Our research focuses on the immunobiology and genetics of NK cells, including:

• The interactions of Ly49 receptor subsets of NK cells of host mice challenged with an incompatible allogeneic or parental strain stem cell graft
• The peculiar immunobiology of NK cell "tolerance" to MHC class I antigen deficient stem cell grafts
• The anti-tumor effects of K cells "relieved" of negative signals through Ly49 receptors 
• Diagnosis and treatment of tumors utilizing weak chelators of metal ions, e.g. clioquinol, that bind to amyloidosis, cancer, and chronic inflammatory tissue.

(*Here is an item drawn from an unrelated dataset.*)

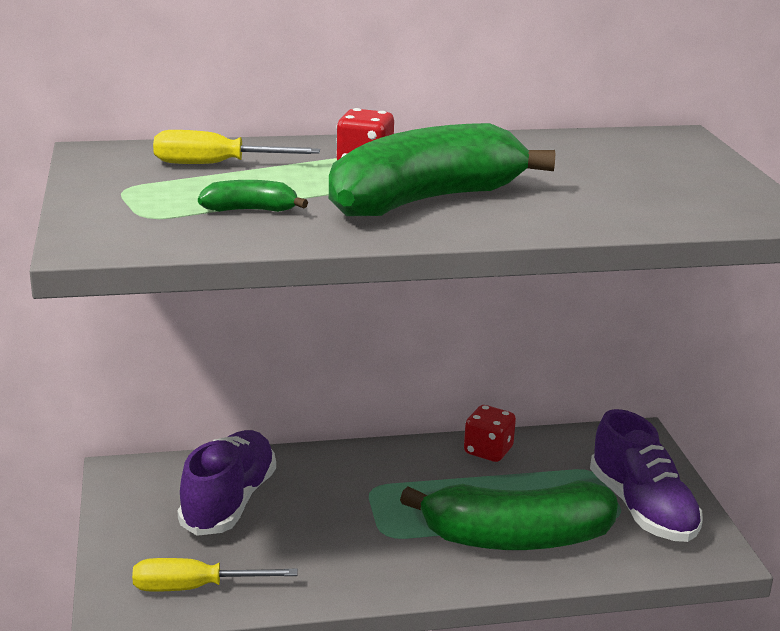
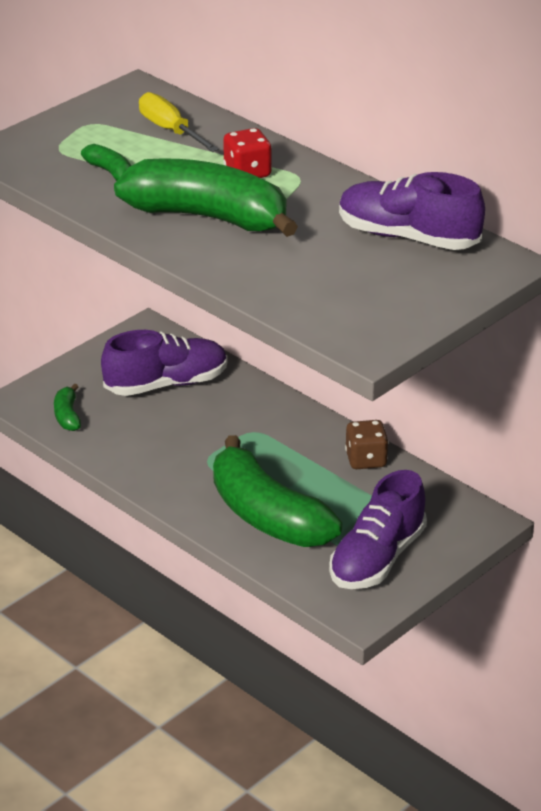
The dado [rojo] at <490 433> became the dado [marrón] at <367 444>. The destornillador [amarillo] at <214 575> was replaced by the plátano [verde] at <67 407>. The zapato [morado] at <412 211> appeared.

My laboratory is involved in studies of murine bone marrow transplantation (BMT) and natural killer (NK) cells. NK cells, unlike T or B cells, fail to rearrange TCR or Ig receptor genes and, therefore, do not have a vast repertoire of receptors. The receptors recently discovered, however, do recognize and bind to MHC class I molecules. Rather than killing target cells after this recognition event, a "negative signal" is transmitted to the NK cells. A failure to receive the negative signal allows the NK cell to kill through positive signals. We are analyzing these activating receptors and how they regulate the ability of mice to reject bone marrow grafts. In addition, we are developing a model system of treatment of leukemia by blocking the negative signals that NK cells receive from class I molecule; this allows NK cells to lyse autologous tumor cells very well. T cell depletion of marrow grafts prevents severe graft-v-host disease but makes the marrow grafts very sensitive to rejection. Clinically applicable approaches are used to induce "tolerance" to allogeneic marrow grafts to allow the use of T cell depletion safely.